◆ How to complete this task: Each line of the listing below should be restated word for word.
***** Records provided *****
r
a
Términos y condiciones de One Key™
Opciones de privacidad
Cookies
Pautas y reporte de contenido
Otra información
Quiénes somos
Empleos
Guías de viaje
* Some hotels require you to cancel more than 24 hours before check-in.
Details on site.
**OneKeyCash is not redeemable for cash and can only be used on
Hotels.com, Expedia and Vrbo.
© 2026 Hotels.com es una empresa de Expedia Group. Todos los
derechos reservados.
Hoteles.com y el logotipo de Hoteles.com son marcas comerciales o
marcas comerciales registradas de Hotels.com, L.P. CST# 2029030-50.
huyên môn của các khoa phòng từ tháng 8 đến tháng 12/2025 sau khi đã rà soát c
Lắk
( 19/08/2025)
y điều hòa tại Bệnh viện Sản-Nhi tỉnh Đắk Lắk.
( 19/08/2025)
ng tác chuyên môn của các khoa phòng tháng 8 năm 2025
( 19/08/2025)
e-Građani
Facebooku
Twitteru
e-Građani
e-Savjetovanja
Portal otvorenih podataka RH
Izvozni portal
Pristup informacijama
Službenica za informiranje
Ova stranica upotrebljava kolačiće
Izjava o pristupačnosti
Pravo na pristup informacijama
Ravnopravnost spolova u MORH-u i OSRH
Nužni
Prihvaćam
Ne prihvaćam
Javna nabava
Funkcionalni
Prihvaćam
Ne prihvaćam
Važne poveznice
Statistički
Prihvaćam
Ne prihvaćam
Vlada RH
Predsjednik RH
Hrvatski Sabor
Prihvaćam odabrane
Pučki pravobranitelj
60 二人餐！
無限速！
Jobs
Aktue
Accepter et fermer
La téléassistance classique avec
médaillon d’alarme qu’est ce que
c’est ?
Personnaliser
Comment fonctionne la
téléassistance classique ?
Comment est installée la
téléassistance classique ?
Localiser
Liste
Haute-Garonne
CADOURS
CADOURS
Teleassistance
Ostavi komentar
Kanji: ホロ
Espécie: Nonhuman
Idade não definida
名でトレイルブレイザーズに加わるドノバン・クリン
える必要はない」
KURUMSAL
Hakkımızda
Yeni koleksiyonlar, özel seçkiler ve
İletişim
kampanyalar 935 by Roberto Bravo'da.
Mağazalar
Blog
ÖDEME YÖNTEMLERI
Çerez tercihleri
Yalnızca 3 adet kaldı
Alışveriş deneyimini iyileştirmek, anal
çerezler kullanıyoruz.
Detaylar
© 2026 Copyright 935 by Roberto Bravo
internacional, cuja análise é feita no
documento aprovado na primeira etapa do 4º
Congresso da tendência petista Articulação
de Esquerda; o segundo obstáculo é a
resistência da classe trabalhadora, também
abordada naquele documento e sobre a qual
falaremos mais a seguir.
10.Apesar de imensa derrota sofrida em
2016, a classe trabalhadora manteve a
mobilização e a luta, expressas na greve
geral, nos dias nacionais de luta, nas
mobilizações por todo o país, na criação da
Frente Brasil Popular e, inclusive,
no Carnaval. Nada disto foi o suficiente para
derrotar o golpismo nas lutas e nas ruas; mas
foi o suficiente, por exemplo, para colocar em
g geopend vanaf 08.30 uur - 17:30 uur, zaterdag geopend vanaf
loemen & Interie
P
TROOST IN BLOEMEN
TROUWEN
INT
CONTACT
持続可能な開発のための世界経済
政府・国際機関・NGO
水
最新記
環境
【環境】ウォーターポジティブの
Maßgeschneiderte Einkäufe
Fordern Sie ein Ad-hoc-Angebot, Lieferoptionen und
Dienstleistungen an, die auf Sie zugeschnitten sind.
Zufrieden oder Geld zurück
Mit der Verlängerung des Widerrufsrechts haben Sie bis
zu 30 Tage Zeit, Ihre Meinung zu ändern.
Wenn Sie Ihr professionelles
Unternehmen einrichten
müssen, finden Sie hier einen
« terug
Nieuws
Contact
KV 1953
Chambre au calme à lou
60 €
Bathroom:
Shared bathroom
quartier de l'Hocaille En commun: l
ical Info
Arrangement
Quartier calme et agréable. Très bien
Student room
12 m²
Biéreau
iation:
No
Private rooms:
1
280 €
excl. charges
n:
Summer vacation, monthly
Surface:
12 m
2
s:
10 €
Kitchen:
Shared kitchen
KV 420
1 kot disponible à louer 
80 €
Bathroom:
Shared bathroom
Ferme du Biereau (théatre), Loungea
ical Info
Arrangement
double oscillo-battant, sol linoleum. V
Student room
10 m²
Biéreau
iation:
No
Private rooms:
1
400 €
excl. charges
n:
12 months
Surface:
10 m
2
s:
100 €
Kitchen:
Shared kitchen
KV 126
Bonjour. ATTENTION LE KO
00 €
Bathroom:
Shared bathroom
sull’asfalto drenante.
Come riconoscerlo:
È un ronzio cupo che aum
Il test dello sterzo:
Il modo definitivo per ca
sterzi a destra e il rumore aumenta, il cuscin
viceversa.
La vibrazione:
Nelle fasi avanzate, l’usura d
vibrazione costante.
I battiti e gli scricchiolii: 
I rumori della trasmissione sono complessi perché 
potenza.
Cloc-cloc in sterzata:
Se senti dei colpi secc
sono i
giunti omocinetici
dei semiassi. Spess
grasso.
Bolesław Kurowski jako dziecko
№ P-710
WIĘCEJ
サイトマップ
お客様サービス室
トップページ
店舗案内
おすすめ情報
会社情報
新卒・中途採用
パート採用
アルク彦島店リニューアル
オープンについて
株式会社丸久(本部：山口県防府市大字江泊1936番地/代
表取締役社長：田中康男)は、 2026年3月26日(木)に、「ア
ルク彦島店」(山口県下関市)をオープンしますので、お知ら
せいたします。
*****
◆ Exercise answer:
r
a
Términos y condiciones de One Key™
Opciones de privacidad
Cookies
Pautas y reporte de contenido
Otra información
Quiénes somos
Empleos
Guías de viaje
* Some hotels require you to cancel more than 24 hours before check-in.
Details on site.
**OneKeyCash is not redeemable for cash and can only be used on
Hotels.com, Expedia and Vrbo.
© 2026 Hotels.com es una empresa de Expedia Group. Todos los
derechos reservados.
Hoteles.com y el logotipo de Hoteles.com son marcas comerciales o
marcas comerciales registradas de Hotels.com, L.P. CST# 2029030-50.
huyên môn của các khoa phòng từ tháng 8 đến tháng 12/2025 sau khi đã rà soát c
Lắk
( 19/08/2025)
y điều hòa tại Bệnh viện Sản-Nhi tỉnh Đắk Lắk.
( 19/08/2025)
ng tác chuyên môn của các khoa phòng tháng 8 năm 2025
( 19/08/2025)
e-Građani
Facebooku
Twitteru
e-Građani
e-Savjetovanja
Portal otvorenih podataka RH
Izvozni portal
Pristup informacijama
Službenica za informiranje
Ova stranica upotrebljava kolačiće
Izjava o pristupačnosti
Pravo na pristup informacijama
Ravnopravnost spolova u MORH-u i OSRH
Nužni
Prihvaćam
Ne prihvaćam
Javna nabava
Funkcionalni
Prihvaćam
Ne prihvaćam
Važne poveznice
Statistički
Prihvaćam
Ne prihvaćam
Vlada RH
Predsjednik RH
Hrvatski Sabor
Prihvaćam odabrane
Pučki pravobranitelj
60 二人餐！
無限速！
Jobs
Aktue
Accepter et fermer
La téléassistance classique avec
médaillon d’alarme qu’est ce que
c’est ?
Personnaliser
Comment fonctionne la
téléassistance classique ?
Comment est installée la
téléassistance classique ?
Localiser
Liste
Haute-Garonne
CADOURS
CADOURS
Teleassistance
Ostavi komentar
Kanji: ホロ
Espécie: Nonhuman
Idade não definida
名でトレイルブレイザーズに加わるドノバン・クリン
える必要はない」
KURUMSAL
Hakkımızda
Yeni koleksiyonlar, özel seçkiler ve
İletişim
kampanyalar 935 by Roberto Bravo'da.
Mağazalar
Blog
ÖDEME YÖNTEMLERI
Çerez tercihleri
Yalnızca 3 adet kaldı
Alışveriş deneyimini iyileştirmek, anal
çerezler kullanıyoruz.
Detaylar
© 2026 Copyright 935 by Roberto Bravo
internacional, cuja análise é feita no
documento aprovado na primeira etapa do 4º
Congresso da tendência petista Articulação
de Esquerda; o segundo obstáculo é a
resistência da classe trabalhadora, também
abordada naquele documento e sobre a qual
falaremos mais a seguir.
10.Apesar de imensa derrota sofrida em
2016, a classe trabalhadora manteve a
mobilização e a luta, expressas na greve
geral, nos dias nacionais de luta, nas
mobilizações por todo o país, na criação da
Frente Brasil Popular e, inclusive,
no Carnaval. Nada disto foi o suficiente para
derrotar o golpismo nas lutas e nas ruas; mas
foi o suficiente, por exemplo, para colocar em
g geopend vanaf 08.30 uur - 17:30 uur, zaterdag geopend vanaf
loemen & Interie
P
TROOST IN BLOEMEN
TROUWEN
INT
CONTACT
持続可能な開発のための世界経済
政府・国際機関・NGO
水
最新記
環境
【環境】ウォーターポジティブの
Maßgeschneiderte Einkäufe
Fordern Sie ein Ad-hoc-Angebot, Lieferoptionen und
Dienstleistungen an, die auf Sie zugeschnitten sind.
Zufrieden oder Geld zurück
Mit der Verlängerung des Widerrufsrechts haben Sie bis
zu 30 Tage Zeit, Ihre Meinung zu ändern.
Wenn Sie Ihr professionelles
Unternehmen einrichten
müssen, finden Sie hier einen
« terug
Nieuws
Contact
KV 1953
Chambre au calme à lou
60 €
Bathroom:
Shared bathroom
quartier de l'Hocaille En commun: l
ical Info
Arrangement
Quartier calme et agréable. Très bien
Student room
12 m²
Biéreau
iation:
No
Private rooms:
1
280 €
excl. charges
n:
Summer vacation, monthly
Surface:
12 m
2
s:
10 €
Kitchen:
Shared kitchen
KV 420
1 kot disponible à louer 
80 €
Bathroom:
Shared bathroom
Ferme du Biereau (théatre), Loungea
ical Info
Arrangement
double oscillo-battant, sol linoleum. V
Student room
10 m²
Biéreau
iation:
No
Private rooms:
1
400 €
excl. charges
n:
12 months
Surface:
10 m
2
s:
100 €
Kitchen:
Shared kitchen
KV 126
Bonjour. ATTENTION LE KO
00 €
Bathroom:
Shared bathroom
sull’asfalto drenante.
Come riconoscerlo:
È un ronzio cupo che aum
Il test dello sterzo:
Il modo definitivo per ca
sterzi a destra e il rumore aumenta, il cuscin
viceversa.
La vibrazione:
Nelle fasi avanzate, l’usura d
vibrazione costante.
I battiti e gli scricchiolii: 
I rumori della trasmissione sono complessi perché 
potenza.
Cloc-cloc in sterzata:
Se senti dei colpi secc
sono i
giunti omocinetici
dei semiassi. Spess
grasso.
Bolesław Kurowski jako dziecko
№ P-710
WIĘCEJ
サイトマップ
お客様サービス室
トップページ
店舗案内
おすすめ情報
会社情報
新卒・中途採用
パート採用
アルク彦島店リニューアル
オープンについて
株式会社丸久(本部：山口県防府市大字江泊1936番地/代
表取締役社長：田中康男)は、 2026年3月26日(木)に、「ア
ルク彦島店」(山口県下関市)をオープンしますので、お知ら
せいたします。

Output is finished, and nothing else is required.